A contamination at two Western Digital Corp. and Kioxia Corp. fabrication facilities, which caused the production of 3D NAND to be suspended, has been fixed.
Western Digital (WD) and Kioxia revealed in early February that a contamination at the Yokkaichi and Kitakami facilities affected 6.5 exabytes, or 6.5 million terabytes, of flash due to a contamination in materials used in the manufacturing process. In early March, WD said the facilities were forced to close for two weeks, which amounted to an additional loss in NAND production, but are now fully up and running.
The loss included 13% of NAND produced in the first quarter of 2022, but will ultimately amount to about 3% of the total 2022 output lost to the contamination, according to research from TrendForce, a market research firm based in Taipei, Taiwan. The NAND produced at the facilities was primarily aimed at client SSDs and embedded MultiMediaCard.
Experts said the disruption to 3D NAND production will affect flash pricing, but to what extent is yet to be seen. It could see an increase beyond the market trend or have little effect. Market share from the joint WD-Kioxia production, which makes nearly one-third of the NAND produced, was as high as 32.5% in the third quarter of 2021, according to TrendForce.
Don Jeanette, vice president at Trendfocus, an analyst firm in Cupertino, Calif., said that before the contamination, he had projected NAND pricing to decline in the first and second quarter of 2022, and estimated prices would increase in the second half of the year.

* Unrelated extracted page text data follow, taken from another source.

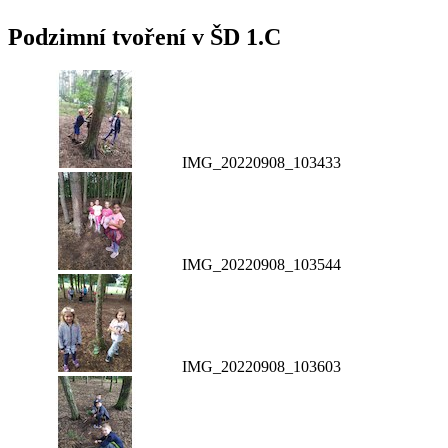
Podzimní tvoření v ŠD 1.C
IMG_20220908_103433
IMG_20220908_103544
IMG_20220908_103603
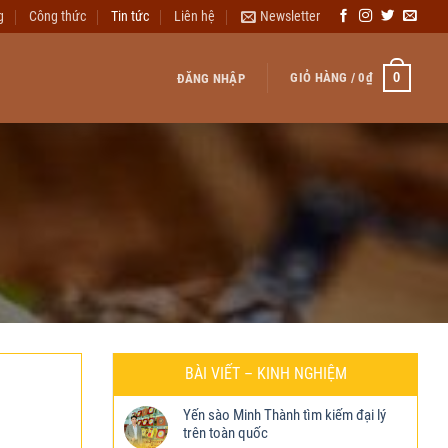
g
Công thức
Tin tức
Liên hệ
Newsletter
0
GIỎ HÀNG /
0
₫
ĐĂNG NHẬP
BÀI VIẾT – KINH NGHIỆM
Yến sào Minh Thành tìm kiếm đại lý
trên toàn quốc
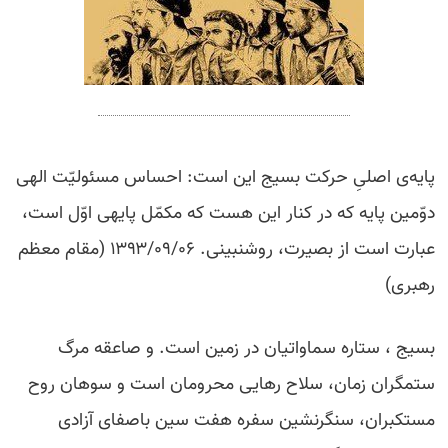
پایه‌ى اصلىِ حرکت بسیج این است: احساس مسئولیّت الهى
دوّمین پایه که در کنار این هست که مکمّل پایهى اوّل است،
عبارت است از بصیرت، روشنبینى. ۱۳۹۳/۰۹/۰۶ (مقام معظم
رهبری)
بسیج ، ستاره سماواتیان در زمین است. و صاعقه مرگ
ستمگران زمان، سلاح رهایی محرومان است و سوهان روح
مستکبران، سنگرنشین سفره هفت سین باصفای آزادی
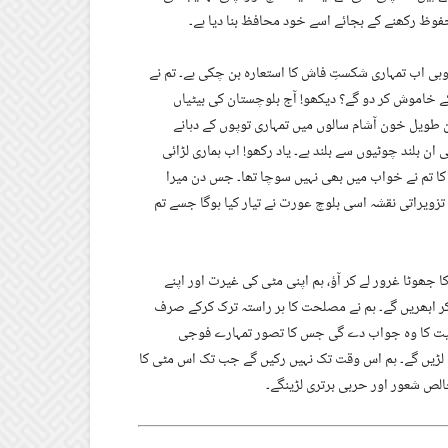
ظ رکھنے کے بجائے اسے خود محافظ بنا دیا ہے۔
ہی اب تمہاری شکستِ فاش کا استعارہ بن چکی ہے۔ تم نے
رکے خاموش کر دو گے؟ دیکھو! آج بلوچستان کی بیٹیاں
ن طویل خون آشام سالوں میں تمہاری توپوں کے دہانے
ان بلند چوٹیوں سے بلند ہے۔ یاد رکھو! اب ہماری لڑائی
ا تم نے خواب میں بھی نہیں سوچا تھا۔ جس دن میرا
تزویراتی نقشہ اسی بلوچ عورت نے تیار کیا ہوگا جسے تم
 جھوٹا غرور لے کر آؤ، ہم اپنی مٹی کی غیرت اور اپنے
ن کر ابھریں گے۔ ہم نے مصلحت کا ہر راستہ ترک کرکے صرف
جارحیت کا وہ جواب دے گی جس کا تصور تمہارے فوجی
 لڑیں گے۔ ہم اس وقت تک نہیں رکیں گے جب تک اس مٹی کا
الص شعور اور حربی برتری لڑینگے۔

His projection for Q2 has changed.
"It is about an 18 to 20 exabyte output production shortfall," he said, due to the loss of product and manufacturing downtime. "That shortfall coupled with the way the market moves puts prices at an increase going into the second quarter."
Two weeks and bad chemicals
Tom Coughlin, president of Coughlin Associates, said that while the exact cause of the contamination isn't known, various factors could create a production disruption, including a loss of power or not being in a full vacuum.
"Potential contamination [in these] devices can lead to either immediate faults or latent faults that could be a problem later on," he said. "They're probably reacting to some anomaly that occurred in the manufacturing plant."
Jim Handy, general director and semiconductor analyst at Objective Analysis, said the word contamination is likely too strong, as it makes it sound as though entire facilities needed to be shut down and scrubbed. But the fabs were up and running in a couple of weeks.
"It is two weeks' worth of production," he said. Although, he added, "it could have taken them a while to discover that there was a problem."
The high degree of purity of the materials used in semiconductors "is phenomenal," he said, which means the smallest impurity can cause significant problems.
"It seems like they just got a batch of bad chemicals," Handy said. "Everything that was made using those chemicals was going to have to be chucked, but it isn't like they have to clean all other tools out that were using those chemicals."
Impact on the market
How the contamination will affect the price of NAND is still unknown. WD and Kioxia are the two largest manufacturers of 3D NAND, a product that is increasingly being used for consumer devices, automobiles, factory automation and data centers.
But, Coughlin noted, rather than supply keeping pace with demand, the NAND industry runs on a boom-bust cycle. When demand starts to climb, NAND production gets underway and prices begin to rise, eventually creating an oversupply. This is where the market was when the contamination happened, he said.
"It is probably not a bad time to have a problem like [the contamination]," he said. "It will probably decrease the supply of NAND somewhat. If NAND prices were dropping, they won't drop as much as they would have without the shortage."
Coughlin said that the amount of NAND affected by the contamination is finite, and if pricing is affected, it will only be for a limited time.
Handy echoed the point. Companies that rely on NAND would likely begin to prioritize what products need flash memory the most, shifting away from less critical uses and keeping the effects of the facility contamination to a minimum.
"If there's a shortage in any NAND application, then I would expect it to be a shortage of off-brand USB flash drives," Handy said.